→ WORK REQUIRED
Please copy down every one of the items below, keeping each line the same as it appears.

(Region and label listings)
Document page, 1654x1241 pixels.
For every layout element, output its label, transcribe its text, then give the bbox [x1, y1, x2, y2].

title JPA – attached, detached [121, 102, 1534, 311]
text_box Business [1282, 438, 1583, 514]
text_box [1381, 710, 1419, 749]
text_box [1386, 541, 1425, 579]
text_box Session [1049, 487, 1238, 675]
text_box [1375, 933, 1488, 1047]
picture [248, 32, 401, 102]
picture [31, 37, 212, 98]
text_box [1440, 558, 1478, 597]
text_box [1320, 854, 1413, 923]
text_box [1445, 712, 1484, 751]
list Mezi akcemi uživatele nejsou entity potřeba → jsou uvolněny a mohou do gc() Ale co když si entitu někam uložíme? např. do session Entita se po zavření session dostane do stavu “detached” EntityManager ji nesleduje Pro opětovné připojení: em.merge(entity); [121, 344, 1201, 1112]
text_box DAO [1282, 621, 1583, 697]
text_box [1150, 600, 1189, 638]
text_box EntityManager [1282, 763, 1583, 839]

→ EXERCISE SOLUTION
Document page, 1654x1241 pixels.
For every layout element, output its label, transcribe its text, then give the bbox [x1, y1, x2, y2].

title JPA – attached, detached [121, 102, 1534, 311]
text_box Business [1282, 438, 1583, 514]
text_box [1381, 710, 1419, 749]
text_box [1386, 541, 1425, 579]
text_box Session [1049, 487, 1238, 675]
text_box [1375, 933, 1488, 1047]
picture [248, 32, 401, 102]
picture [31, 37, 212, 98]
text_box [1440, 558, 1478, 597]
text_box [1320, 854, 1413, 923]
text_box [1445, 712, 1484, 751]
list Mezi akcemi uživatele nejsou entity potřeba → jsou uvolněny a mohou do gc() Ale co když si entitu někam uložíme? např. do session Entita se po zavření session dostane do stavu “detached” EntityManager ji nesleduje Pro opětovné připojení: em.merge(entity); [121, 344, 1201, 1112]
text_box DAO [1282, 621, 1583, 697]
text_box [1150, 600, 1189, 638]
text_box EntityManager [1282, 763, 1583, 839]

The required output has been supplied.